What you have to do >>
Write what comes next in the announcement below about NVIDIA and RIKEN's new supercomputers, picking up after its final sentence.

Excerpt >>
.....

NVIDIA and RIKEN Advance Japan’s Scientific Frontiers With New Supercomputers for AI and Quantum Computing
25 Nov 2025

NVIDIA announced that RIKEN, Japan’s premier national research institute, will integrate NVIDIA GB200 NVL4 systems into two new supercomputers — one focused on AI for scientific research and the other dedicated to quantum computing.


The first system will incorporate 1,600 NVIDIA Blackwell GPUs, powered by the GB200 NVL4 platform and connected with NVIDIA Quantum-X800 InfiniBand networking. This supercomputer will support RIKEN’s AI-for-science initiative, driving advancements in life sciences, materials development, climate and weather modeling, manufacturing, and laboratory automation.


The second system, designed for quantum computing research, will deploy 540 NVIDIA Blackwell GPUs using the same GB200 NVL4 architecture and NVIDIA Quantum-X800 InfiniBand networking. It will accelerate studies in quantum algorithms, hybrid simulation methods, and quantum-classical computing.


“RIKEN has long been one of the world’s most prestigious scientific institutions, and it now stands at the forefront of a new computing era,” said Ian Buck, NVIDIA’s vice president of hyperscale and high-performance computing. “Together, we’re helping Japan build a foundation for sovereign innovation that will drive breakthroughs across complex scientific and industrial challenges.”


“Integrating the NVIDIA GB200 NVL4 accelerated computing platform into our next-generation supercomputers marks a significant leap forward for Japan’s scientific infrastructure,” said Satoshi Matsuoka, director of the RIKEN Center for Computational Science. “This partnership will deliver one of the world’s most unified platforms for AI, quantum, and HPC, enabling researchers to speed up discoveries from basic science to industrial applications.”


Expanding Collaboration With RIKEN


The two new systems build on the August announcement of a joint effort between Fujitsu and NVIDIA to codesign FugakuNEXT — the successor to the iconic Fugaku supercomputer. These new GPU-accelerated machines will also act as proxy systems for developing hardware, software, and applications for FugakuNEXT.

.....

Stored data >>
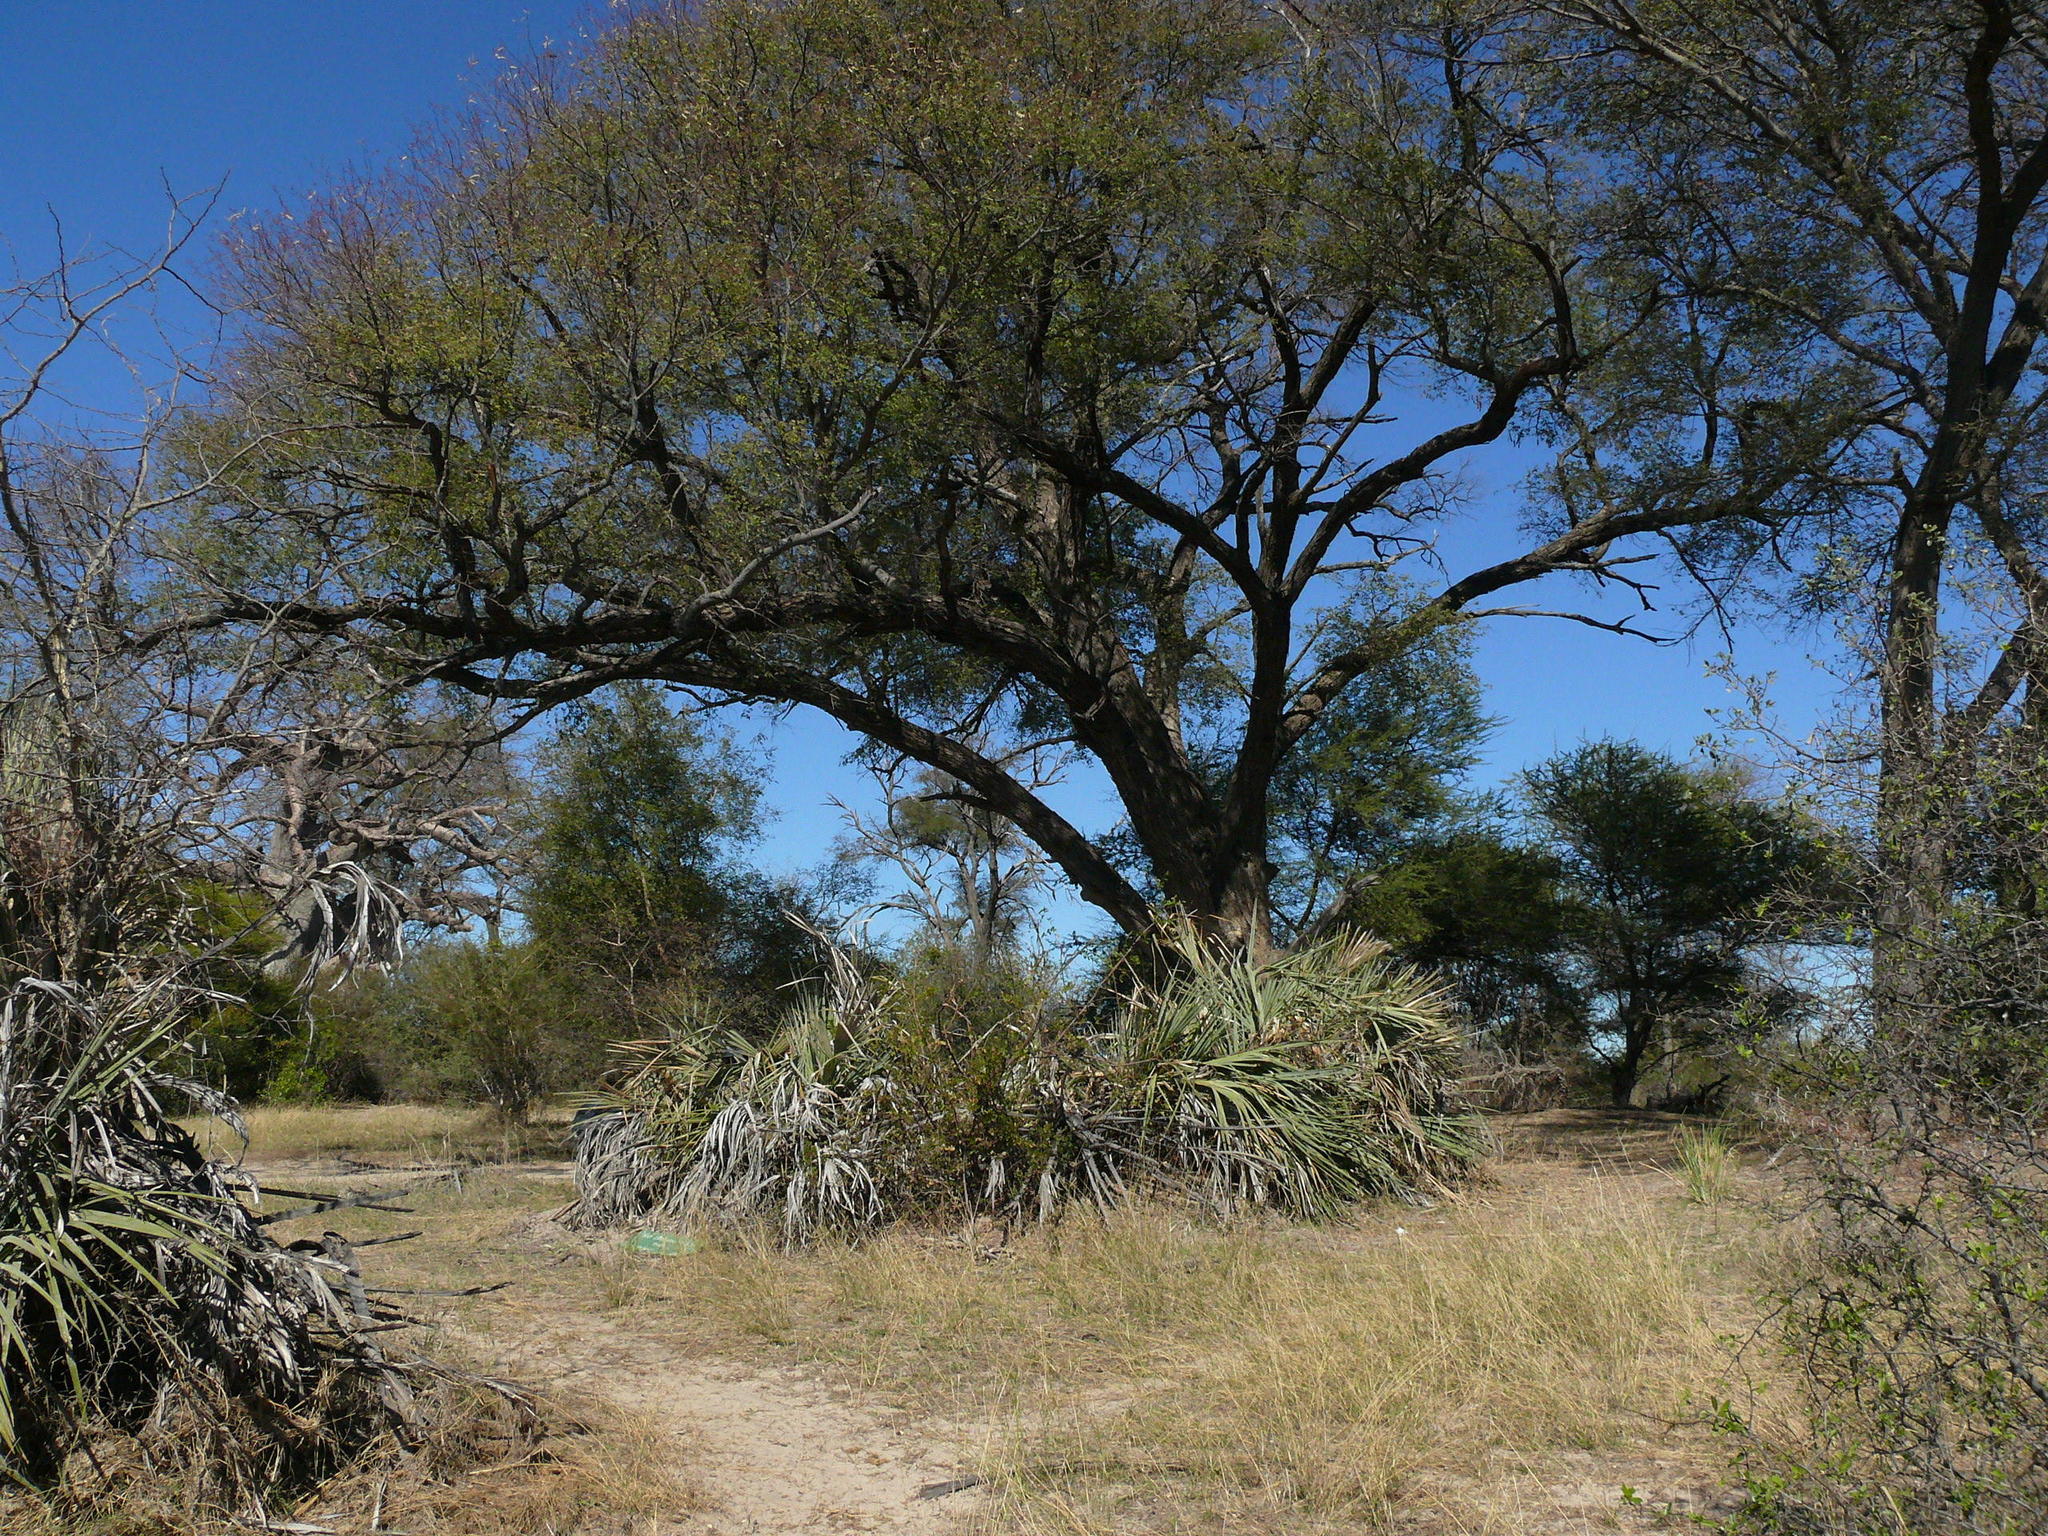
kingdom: Plantae
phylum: Tracheophyta
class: Liliopsida
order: Arecales
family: Arecaceae
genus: Hyphaene
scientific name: Hyphaene petersiana
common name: African ivory nut palm
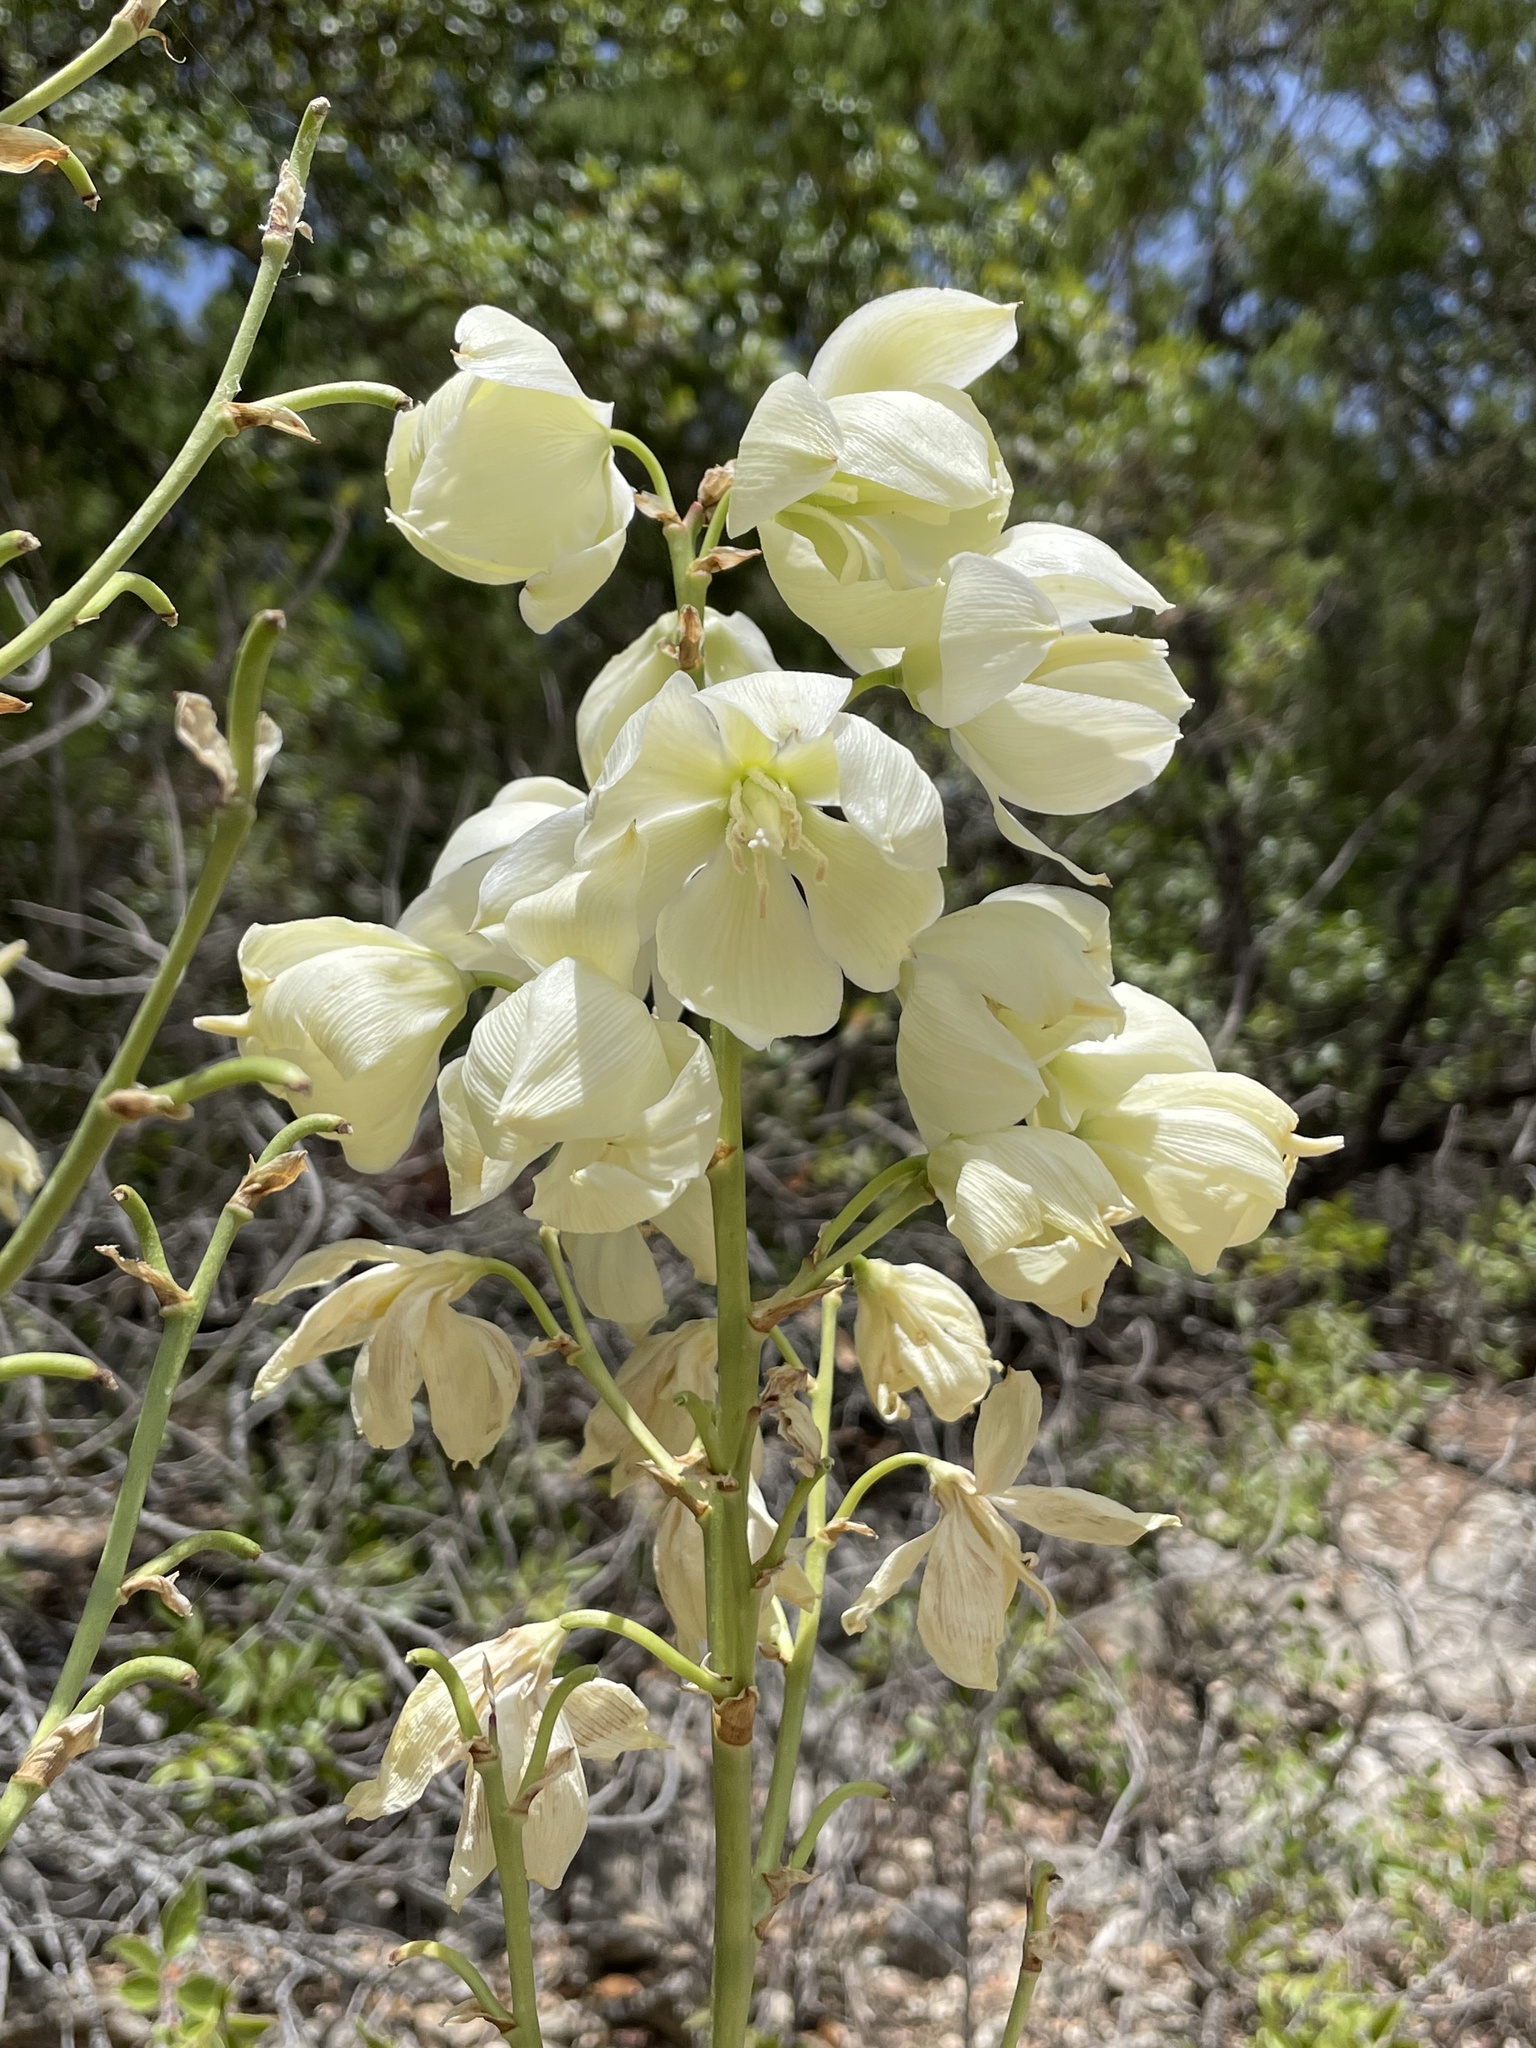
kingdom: Plantae
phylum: Tracheophyta
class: Liliopsida
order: Asparagales
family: Asparagaceae
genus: Yucca
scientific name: Yucca rupicola
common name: Twisted-leaf spanish-dagger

.....

Answer for this exercise >>
FugakuNEXT is expected to use FUJITSU-MONAKA-X CPUs paired with NVIDIA technologies through NVIDIA NVLink™ Fusion, a new interconnect enabling high-bandwidth communication between Fujitsu’s CPUs and NVIDIA GPUs.


The system is projected to deliver up to 100× higher application performance compared with today’s CPU-based supercomputers and will eventually integrate production-grade quantum computing capabilities.


By combining MONAKA-X processors with NVIDIA’s newest GPUs, FugakuNEXT aims to redefine the future of scientific research through breakthroughs in HPC, AI, quantum computing, and hybrid approaches.


Overall, the growing partnership with RIKEN underscores Japan’s deep commitment to technological innovation — and NVIDIA’s role in strengthening the nation’s supercomputing and AI research infrastructure.


Advancing Science Through Supercomputing Software


NVIDIA is also working with RIKEN to develop floating-point emulation software that leverages NVIDIA Tensor Core GPUs, boosting the performance of traditional scientific computing. This approach enables applications at RIKEN and other supercomputing centers worldwide to fully utilize GPU power for both AI and HPC workloads.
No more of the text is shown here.